TASK ITEM: Among the lines below, list those containing the string "relevant".

DATA FOR ANALYSIS:
=== Section Start ===
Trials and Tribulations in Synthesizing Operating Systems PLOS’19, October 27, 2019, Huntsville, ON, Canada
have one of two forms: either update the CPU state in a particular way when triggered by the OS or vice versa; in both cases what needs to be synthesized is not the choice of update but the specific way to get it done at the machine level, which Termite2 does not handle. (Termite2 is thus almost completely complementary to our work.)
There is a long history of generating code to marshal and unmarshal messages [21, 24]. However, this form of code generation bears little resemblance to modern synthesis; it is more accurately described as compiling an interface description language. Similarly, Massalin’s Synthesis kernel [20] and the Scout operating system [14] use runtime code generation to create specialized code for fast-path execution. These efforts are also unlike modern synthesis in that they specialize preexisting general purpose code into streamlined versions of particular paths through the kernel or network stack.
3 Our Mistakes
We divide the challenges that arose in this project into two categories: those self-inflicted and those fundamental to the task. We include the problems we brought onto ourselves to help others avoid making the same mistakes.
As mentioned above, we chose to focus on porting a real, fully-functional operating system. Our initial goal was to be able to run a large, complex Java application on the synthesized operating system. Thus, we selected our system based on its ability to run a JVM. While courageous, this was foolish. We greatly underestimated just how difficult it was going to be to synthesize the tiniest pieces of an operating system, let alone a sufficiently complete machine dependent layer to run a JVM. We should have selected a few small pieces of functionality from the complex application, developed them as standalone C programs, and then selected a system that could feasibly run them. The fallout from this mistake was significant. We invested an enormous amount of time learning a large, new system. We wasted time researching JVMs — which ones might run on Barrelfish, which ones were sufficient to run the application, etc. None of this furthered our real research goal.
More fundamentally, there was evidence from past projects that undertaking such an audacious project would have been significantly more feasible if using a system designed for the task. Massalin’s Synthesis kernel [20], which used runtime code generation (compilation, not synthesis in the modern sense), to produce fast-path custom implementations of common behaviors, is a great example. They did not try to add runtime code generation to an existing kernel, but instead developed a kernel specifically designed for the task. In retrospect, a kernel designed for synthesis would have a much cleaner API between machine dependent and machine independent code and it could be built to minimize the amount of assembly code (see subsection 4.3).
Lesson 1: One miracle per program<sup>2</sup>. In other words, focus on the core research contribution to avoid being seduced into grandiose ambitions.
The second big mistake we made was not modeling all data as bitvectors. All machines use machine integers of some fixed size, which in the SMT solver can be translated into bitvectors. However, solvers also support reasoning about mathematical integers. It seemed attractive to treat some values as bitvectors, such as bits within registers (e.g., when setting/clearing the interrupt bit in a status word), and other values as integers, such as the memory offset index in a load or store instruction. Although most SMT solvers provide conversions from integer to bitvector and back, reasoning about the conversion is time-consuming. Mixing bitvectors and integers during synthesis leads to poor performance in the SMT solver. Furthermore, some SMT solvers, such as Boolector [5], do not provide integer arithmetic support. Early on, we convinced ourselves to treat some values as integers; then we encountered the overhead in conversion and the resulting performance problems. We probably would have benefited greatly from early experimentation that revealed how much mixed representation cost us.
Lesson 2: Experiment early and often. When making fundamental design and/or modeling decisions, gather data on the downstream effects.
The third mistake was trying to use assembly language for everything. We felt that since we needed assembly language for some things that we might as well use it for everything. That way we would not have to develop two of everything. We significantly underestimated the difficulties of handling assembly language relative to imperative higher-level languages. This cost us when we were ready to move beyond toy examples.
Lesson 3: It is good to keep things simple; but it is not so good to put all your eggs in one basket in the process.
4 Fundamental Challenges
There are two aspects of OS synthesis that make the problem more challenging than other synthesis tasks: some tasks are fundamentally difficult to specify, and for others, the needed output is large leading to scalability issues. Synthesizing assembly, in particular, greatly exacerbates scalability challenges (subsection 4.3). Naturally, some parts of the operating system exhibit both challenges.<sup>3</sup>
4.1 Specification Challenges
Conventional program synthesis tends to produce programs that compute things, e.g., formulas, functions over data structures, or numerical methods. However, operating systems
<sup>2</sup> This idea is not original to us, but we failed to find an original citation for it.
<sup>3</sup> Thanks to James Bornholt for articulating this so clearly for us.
=== Section End ===
=== Section Start ===
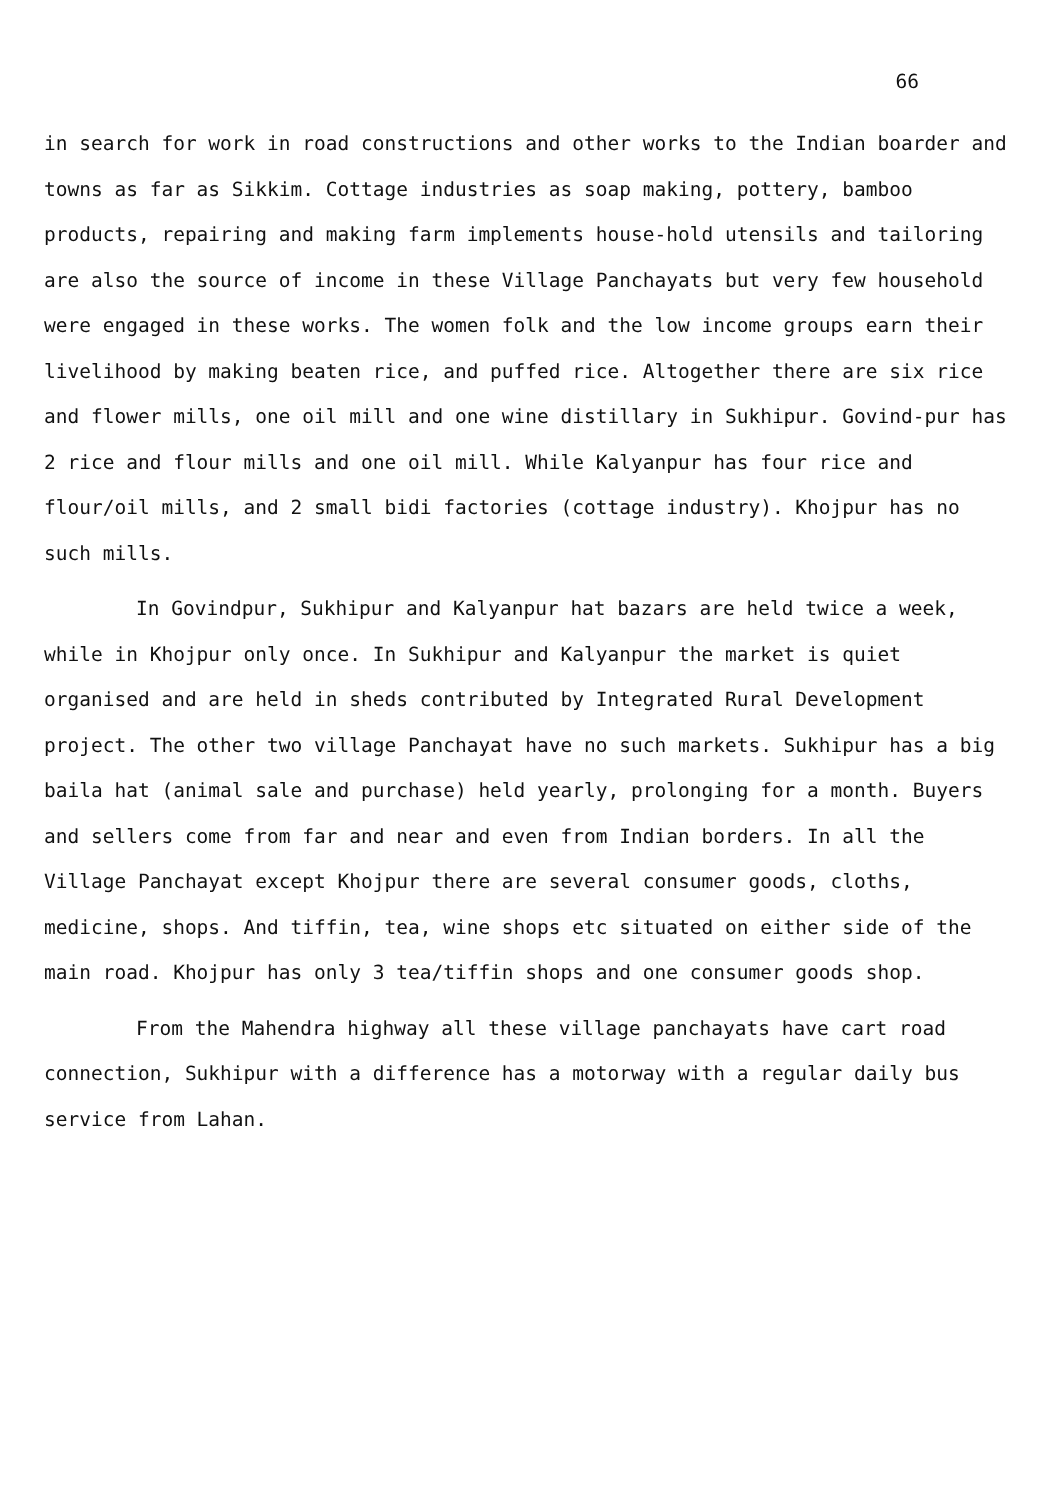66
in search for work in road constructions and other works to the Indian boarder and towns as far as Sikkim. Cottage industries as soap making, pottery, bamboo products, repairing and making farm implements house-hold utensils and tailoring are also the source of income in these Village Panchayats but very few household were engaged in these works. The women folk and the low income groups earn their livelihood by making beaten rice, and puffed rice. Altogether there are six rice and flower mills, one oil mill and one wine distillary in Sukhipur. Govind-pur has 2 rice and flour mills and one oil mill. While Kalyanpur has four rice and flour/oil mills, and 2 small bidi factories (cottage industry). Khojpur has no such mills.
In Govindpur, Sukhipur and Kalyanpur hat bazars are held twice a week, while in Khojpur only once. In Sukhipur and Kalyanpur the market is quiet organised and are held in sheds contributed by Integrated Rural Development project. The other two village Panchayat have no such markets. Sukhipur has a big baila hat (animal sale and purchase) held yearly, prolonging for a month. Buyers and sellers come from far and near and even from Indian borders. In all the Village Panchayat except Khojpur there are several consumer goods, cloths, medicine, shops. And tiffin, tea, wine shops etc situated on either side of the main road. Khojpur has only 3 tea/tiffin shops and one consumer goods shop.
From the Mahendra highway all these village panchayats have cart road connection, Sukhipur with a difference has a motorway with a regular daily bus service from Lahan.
=== Section End ===
=== Section Start ===
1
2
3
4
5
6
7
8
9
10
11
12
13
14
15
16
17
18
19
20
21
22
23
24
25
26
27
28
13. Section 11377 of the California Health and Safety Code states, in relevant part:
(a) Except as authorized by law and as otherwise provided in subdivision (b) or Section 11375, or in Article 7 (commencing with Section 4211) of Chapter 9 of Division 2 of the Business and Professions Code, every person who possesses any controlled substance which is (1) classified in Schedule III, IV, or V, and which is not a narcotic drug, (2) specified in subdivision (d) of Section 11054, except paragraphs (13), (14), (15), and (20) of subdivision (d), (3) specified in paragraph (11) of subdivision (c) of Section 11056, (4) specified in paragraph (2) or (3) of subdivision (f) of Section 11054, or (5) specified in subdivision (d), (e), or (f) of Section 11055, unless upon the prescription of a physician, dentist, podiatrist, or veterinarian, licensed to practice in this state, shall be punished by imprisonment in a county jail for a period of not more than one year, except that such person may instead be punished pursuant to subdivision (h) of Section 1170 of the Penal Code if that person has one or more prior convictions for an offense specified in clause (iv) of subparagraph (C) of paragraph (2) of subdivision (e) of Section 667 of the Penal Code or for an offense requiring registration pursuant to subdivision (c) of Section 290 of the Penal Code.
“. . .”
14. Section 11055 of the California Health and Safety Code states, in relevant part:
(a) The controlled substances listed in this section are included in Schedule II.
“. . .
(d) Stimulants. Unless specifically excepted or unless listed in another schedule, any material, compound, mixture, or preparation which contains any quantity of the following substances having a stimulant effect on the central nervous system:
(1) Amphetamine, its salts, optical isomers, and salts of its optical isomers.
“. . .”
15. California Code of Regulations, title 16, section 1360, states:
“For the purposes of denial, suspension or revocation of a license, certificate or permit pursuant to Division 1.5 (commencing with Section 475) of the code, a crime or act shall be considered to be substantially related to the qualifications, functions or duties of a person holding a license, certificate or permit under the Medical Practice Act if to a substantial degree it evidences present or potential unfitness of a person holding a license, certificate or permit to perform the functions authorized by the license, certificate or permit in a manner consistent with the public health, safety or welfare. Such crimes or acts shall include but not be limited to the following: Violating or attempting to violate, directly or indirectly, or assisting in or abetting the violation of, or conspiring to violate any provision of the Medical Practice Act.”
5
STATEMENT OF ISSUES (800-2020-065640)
=== Section End ===
FINISHED EXERCISE:
13. Section 11377 of the California Health and Safety Code states, in relevant part:
14. Section 11055 of the California Health and Safety Code states, in relevant part:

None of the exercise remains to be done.